Work request: According to the forum reply below, which two file formats were used in the performance test?

Document section:
Re: [boost] GIL io_new review

11 Dec 2010

      Hi Lubomir, apologies in advance for not covering all the points...short on
time ;)

"Lubomir Bourdev" <lbourdev@adobe.com> wrote in message
news:286B66C8-D267-417C-9442-58E4A491EBFD@adobe.com...
...
All we can hope for is push the boundary as much as we can, and leave
the rest for the next update.
As is often the case...however there are more future-proof and less
future-proof designs/interfaces (judged by how much can you
change/add/remove without breaking compatibility and/or performance)...Which
I think is what you also stressed below:
...
What is important in the first release is to get the design right.
Once we have a solid foundation we can add a lot of functionality quickly
and transparently.
...
On the issue of using classes vs free functions, I don't think there is a
huge difference either way. The the new_io code borrows the style from
GIL, which uses free functions as algorithms (if you call I/O
"algorithms").
GIL in turn borrows this style from the STL. Using functions one can
extend
functionality with overloading (but there are ways to do this with classes
too)
and it is nicer to be able to read/write a file with one line, without
having to
first construct a reader/writer and then call it. But these are minor
quibbles.
I understand you had limited time to go through all the, now really numerous
posts, but I think I've shown (in the pre-review discussion) that these are
not minor quibbles...The free function interface has issues both in terms of
performance and in terms flexibility/power of access to the backend that it
gives...So far shown attempts to fix those where all shifts towards public
classes/objects representing the image to be read/written (and/or further
increase in the number of parameters)...

Furthermore, the classes approach can also provide a oneliner interface as
io2 already does (as shown in the pre-review discussion) using static member
functions...it is provided for all backends in a single place by the CRTP
base class...so you can for example simply write libpng_image::read( ... )
or libtiff_image::write( ... ) which will construct the local reader/writer
object for you and do the rest of the required work....
...
On the issue of performance, I don't think one test with one file format
being
30% slower proves that there are serious performance issues. My guess is
that
Christian has been focusing on adding functionality and never got around
to
work on performance improvements, which usually means that we can get a
lot of speedup by doing some simple optimizations in the inner loops.
Actually there were two file formats (JPEG and PNG) and the speed difference
was ~37.5% (the size difference was ~30%)...In fact simply looking
at/stepping through the implementation of io and io_new (which I've
elaborated in more detail previously) is enough to 'see' the inefficiency
w/o testing but I did the test anyway...

I simply cannot follow the logic of making a priori slow software (by
ignoring obvious inefficiencies) and then making it fast later (unless of
course for the later selling of some 'clever' corporate marketing fog which
obviously is not the case here)...
There would be no need for serious performance improvements if it weren't
for the, unfortunately so prevalent, 'habit'/'school of coding' that simply
by default uses STL containers/constructs for just about anything without
even blinking an eye...
And the injudicious use of STL containers coupled with the inherent template
bloat are the major reasons why io_new (and the current io) are slow (not
counting the issues inherent in the interface/design)...

Provided data:
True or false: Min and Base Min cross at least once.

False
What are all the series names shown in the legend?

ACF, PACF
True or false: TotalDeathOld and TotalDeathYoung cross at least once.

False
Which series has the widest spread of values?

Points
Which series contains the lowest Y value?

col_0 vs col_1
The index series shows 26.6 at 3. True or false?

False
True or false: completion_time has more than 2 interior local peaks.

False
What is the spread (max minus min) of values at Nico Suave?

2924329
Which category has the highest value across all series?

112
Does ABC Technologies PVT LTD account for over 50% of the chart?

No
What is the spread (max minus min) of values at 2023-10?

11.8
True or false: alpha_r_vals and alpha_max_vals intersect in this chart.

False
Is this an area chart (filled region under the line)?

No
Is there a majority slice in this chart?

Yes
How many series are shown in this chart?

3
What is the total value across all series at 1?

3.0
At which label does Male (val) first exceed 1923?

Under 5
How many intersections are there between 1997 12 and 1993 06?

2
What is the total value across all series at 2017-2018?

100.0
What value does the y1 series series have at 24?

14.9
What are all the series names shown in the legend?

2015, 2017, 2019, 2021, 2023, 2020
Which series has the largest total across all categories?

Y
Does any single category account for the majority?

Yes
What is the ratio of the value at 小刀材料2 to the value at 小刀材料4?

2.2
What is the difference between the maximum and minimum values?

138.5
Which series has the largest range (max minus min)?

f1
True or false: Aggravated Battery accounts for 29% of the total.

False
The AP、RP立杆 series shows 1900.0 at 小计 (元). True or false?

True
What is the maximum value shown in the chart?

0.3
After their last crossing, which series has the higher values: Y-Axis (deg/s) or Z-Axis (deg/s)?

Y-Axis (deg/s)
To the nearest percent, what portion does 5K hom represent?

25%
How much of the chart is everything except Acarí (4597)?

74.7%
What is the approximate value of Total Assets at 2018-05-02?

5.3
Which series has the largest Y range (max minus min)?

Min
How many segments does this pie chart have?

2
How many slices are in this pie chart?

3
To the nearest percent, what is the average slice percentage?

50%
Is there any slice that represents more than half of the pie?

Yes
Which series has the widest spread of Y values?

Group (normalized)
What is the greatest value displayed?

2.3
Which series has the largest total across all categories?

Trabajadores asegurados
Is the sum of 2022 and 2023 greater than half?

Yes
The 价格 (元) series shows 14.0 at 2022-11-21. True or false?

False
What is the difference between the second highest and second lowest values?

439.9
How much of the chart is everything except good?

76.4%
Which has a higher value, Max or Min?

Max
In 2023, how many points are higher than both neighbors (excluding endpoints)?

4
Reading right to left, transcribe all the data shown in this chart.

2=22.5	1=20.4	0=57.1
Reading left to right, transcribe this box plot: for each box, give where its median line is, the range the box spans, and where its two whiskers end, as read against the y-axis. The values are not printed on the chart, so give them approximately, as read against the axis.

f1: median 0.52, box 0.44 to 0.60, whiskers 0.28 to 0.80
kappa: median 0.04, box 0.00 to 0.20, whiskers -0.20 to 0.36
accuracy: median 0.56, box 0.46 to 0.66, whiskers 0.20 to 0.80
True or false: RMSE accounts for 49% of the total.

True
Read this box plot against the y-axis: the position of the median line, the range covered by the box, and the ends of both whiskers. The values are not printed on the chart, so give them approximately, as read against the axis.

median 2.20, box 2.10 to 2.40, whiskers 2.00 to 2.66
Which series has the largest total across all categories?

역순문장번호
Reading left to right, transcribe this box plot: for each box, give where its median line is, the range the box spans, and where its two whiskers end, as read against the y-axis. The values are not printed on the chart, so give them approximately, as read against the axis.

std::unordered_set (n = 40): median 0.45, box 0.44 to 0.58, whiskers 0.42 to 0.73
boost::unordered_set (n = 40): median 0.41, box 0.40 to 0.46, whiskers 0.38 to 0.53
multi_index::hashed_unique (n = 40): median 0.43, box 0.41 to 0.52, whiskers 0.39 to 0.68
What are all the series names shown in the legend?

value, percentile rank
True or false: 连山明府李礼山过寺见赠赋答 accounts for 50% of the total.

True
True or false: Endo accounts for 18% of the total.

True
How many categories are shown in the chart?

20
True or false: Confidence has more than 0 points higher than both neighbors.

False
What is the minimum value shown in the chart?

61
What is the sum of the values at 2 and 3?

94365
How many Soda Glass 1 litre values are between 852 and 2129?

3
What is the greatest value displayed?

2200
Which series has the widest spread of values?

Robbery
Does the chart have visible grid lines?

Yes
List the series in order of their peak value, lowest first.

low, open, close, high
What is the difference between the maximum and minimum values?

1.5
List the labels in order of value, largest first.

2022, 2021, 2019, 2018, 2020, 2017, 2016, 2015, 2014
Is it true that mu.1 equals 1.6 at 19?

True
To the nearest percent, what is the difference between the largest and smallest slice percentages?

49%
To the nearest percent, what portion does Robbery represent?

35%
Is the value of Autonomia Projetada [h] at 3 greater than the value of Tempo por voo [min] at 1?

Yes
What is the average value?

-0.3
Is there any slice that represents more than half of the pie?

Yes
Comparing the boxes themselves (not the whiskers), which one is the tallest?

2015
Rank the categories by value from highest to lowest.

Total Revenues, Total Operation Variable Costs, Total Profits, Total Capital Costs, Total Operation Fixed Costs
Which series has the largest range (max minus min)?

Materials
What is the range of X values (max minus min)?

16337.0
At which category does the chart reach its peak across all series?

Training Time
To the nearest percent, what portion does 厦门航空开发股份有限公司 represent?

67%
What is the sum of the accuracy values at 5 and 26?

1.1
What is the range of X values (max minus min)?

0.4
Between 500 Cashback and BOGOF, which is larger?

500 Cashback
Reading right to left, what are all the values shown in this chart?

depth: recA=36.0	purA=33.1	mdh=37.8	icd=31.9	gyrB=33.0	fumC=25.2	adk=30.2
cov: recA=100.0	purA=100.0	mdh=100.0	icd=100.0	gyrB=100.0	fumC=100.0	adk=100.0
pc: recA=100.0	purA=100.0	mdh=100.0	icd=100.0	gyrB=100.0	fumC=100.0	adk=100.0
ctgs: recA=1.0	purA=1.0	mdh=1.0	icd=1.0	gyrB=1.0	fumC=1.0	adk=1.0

Reply to the exercise: JPEG and PNG.